The Ethereum community finalized ERC-8126, a standard that defines how AI agents operating on-chain can be cryptographically verified without exposing their training data or internal logic. The standard, proposed on January 15 by co-authors Leigh Cronian and Chris Johnson, reached “Final” status in early June after roughly five months of community review on Ethereum Magicians.
ERC-8126 produces a single risk score from 0 to 100 for each verified agent. Low scores indicate trustworthy agents; high scores flag potential risk. The scoring is generated through zero-knowledge proofs using a system the standard calls Private Data Verification (PDV), which lets verification providers attest to an agent’s behavior without revealing proprietary details about its implementation.
Five Verification Layers
The standard defines five modular verification checks, each targeting a different attack surface, according to CryptoNews:
- Ethereum Token Verification (ETV): Examines how the agent interacts with tokens.
- Media Content Verification (MCV): Reviews media the agent produces or handles.
- Solidity Code Verification (SCV): Audits smart contracts the agent deploys or interacts with.
- Web Application Verification (WAV): Covers web-facing interfaces connected to the agent.
- Wallet Verification (WV): Validates the integrity of the agent’s wallet operations.
Each check contributes independently to the unified risk score. Because the framework is modular, not all five checks are required for every agent type. An agent that only interacts with tokens and deploys contracts could undergo ETV and SCV verification alone.
Building on ERC-8004 Agent Registry
ERC-8126 requires agents to first be registered through ERC-8004, Ethereum’s agent registry standard. Verification attestations can then be posted to ERC-8004’s Validation Registry, making trust scores discoverable across the ecosystem. The official specification also includes quantum-resistant cryptographic considerations (QCV) and a payment protocol for verification providers.
The five-month timeline from proposal to finalization is fast by Ethereum standards, where many EIPs spend years in draft status. That pace suggests broad developer consensus that structured agent verification had become an urgent infrastructure gap. As AI agents handle increasing transaction volume on-chain, the absence of a standardized trust framework was becoming a measurable risk.
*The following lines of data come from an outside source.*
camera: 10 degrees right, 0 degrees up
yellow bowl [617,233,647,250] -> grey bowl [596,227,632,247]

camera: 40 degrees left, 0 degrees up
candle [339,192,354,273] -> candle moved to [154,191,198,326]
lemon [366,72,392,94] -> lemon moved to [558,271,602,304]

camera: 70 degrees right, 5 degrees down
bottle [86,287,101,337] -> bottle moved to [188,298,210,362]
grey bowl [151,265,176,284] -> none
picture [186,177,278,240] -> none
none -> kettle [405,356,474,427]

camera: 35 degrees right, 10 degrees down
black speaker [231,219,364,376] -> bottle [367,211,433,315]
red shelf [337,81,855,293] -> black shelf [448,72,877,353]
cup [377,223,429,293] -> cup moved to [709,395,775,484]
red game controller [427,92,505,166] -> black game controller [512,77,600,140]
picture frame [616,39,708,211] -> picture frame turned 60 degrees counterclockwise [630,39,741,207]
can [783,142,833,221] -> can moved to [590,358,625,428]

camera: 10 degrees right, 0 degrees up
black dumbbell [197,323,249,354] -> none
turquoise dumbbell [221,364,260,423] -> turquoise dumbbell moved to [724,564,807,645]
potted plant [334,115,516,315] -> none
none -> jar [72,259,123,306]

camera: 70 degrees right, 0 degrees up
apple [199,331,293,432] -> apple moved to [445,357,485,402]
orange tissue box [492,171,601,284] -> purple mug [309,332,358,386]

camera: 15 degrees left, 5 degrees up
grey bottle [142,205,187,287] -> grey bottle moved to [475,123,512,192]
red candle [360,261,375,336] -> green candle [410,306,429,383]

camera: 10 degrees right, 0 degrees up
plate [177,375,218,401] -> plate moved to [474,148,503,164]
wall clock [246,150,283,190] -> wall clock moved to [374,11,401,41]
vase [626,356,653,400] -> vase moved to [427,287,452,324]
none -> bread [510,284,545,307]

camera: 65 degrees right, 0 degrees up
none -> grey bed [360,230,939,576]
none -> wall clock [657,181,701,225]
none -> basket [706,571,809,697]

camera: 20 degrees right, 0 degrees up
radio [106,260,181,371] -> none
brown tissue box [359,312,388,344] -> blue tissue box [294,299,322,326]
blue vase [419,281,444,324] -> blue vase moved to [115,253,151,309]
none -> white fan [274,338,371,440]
On-Chain Trust for Off-Chain Agents
For agent builders working across blockchain and traditional infrastructure, ERC-8126 represents one of the first formalized trust frameworks that operates at the protocol level rather than through vendor-specific certification. The zero-knowledge approach is particularly relevant for commercial agents: operators can prove their agent meets verification thresholds without disclosing model architecture, training data, or proprietary logic to verifiers or competitors.
Whether off-chain agent platforms adopt similar verification patterns remains to be seen, but the architectural approach (modular checks, composable risk scores, privacy-preserving attestation) addresses the same trust gap that platforms like OpenClaw, LangGraph, and CrewAI face as agents gain access to production systems.